→ Material to process:
<<<<

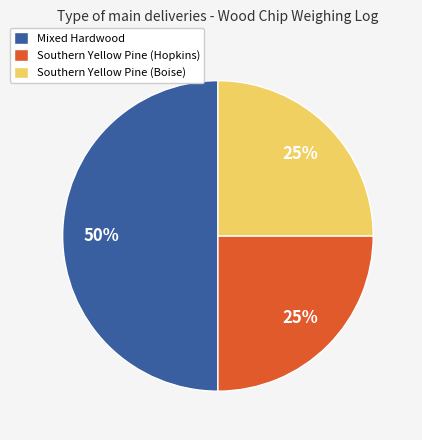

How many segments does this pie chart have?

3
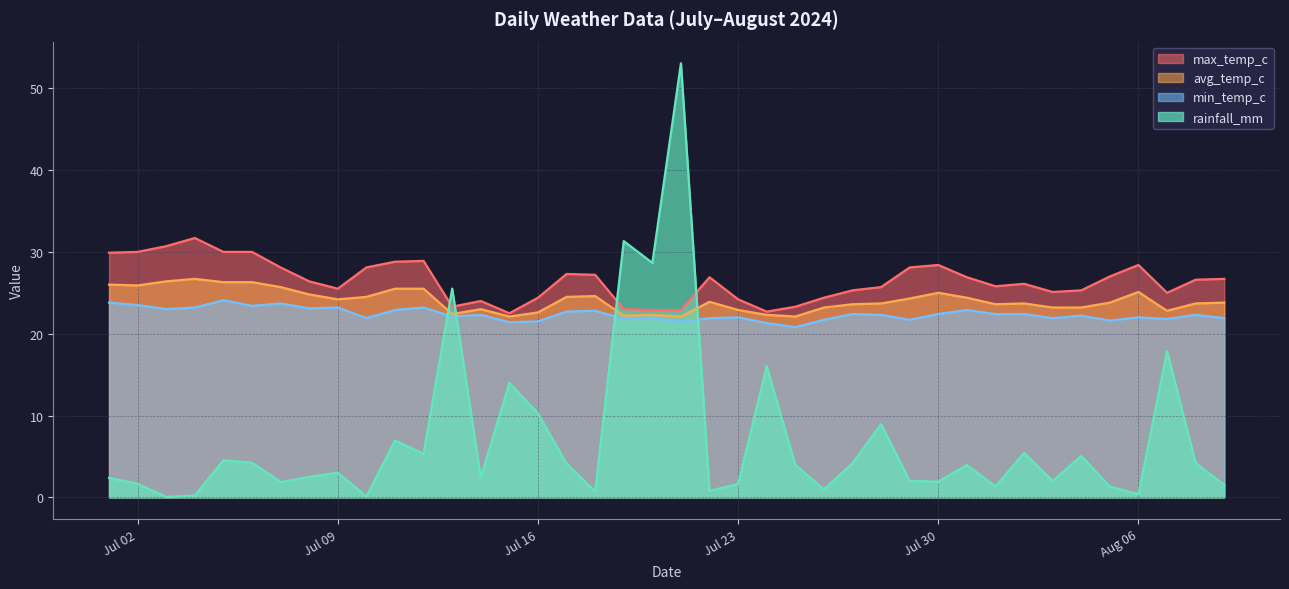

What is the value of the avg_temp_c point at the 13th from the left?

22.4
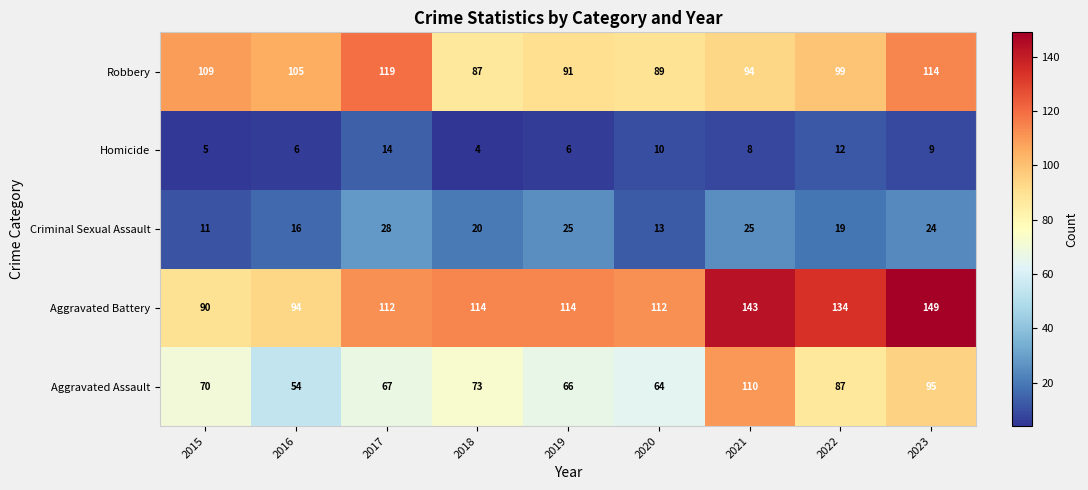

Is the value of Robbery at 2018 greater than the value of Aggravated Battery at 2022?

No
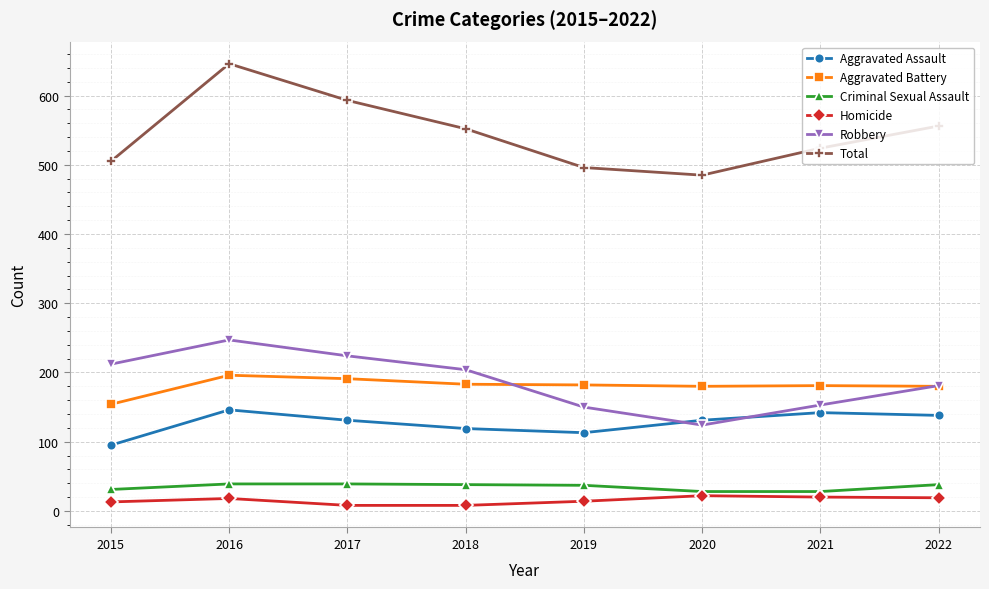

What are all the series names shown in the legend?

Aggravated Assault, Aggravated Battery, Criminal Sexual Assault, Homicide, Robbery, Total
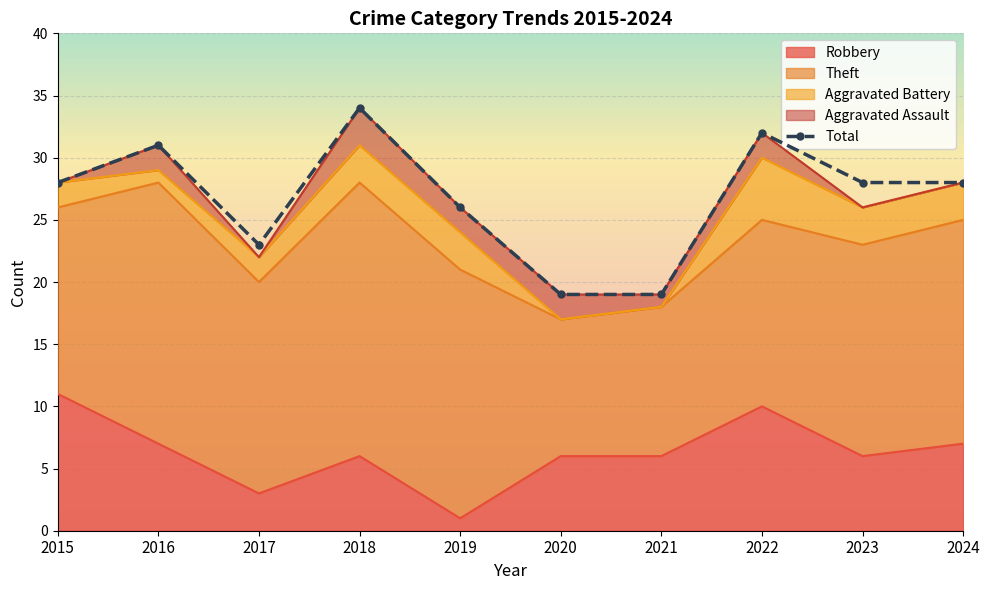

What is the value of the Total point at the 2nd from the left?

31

>>>>
<<<<

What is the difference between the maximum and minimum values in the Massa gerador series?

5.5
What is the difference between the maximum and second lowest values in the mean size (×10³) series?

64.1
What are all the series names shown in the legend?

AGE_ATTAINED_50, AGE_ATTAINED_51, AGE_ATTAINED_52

>>>>
<<<<

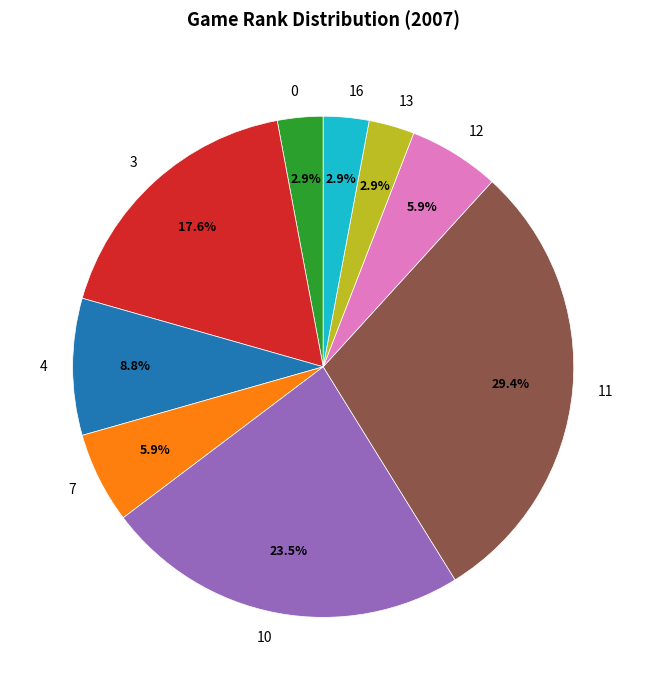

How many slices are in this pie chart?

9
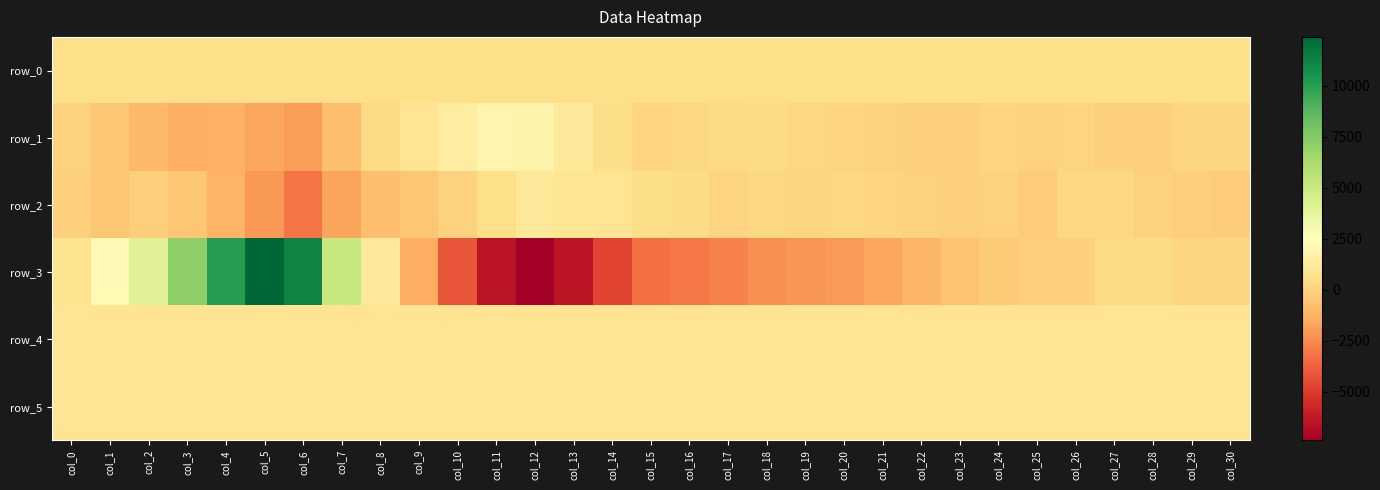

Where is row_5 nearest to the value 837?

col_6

>>>>

Locate every line in the rows above that contains the word "many" and copy each of those lines. Case matters.

→ Solution below:
How many segments does this pie chart have?
How many slices are in this pie chart?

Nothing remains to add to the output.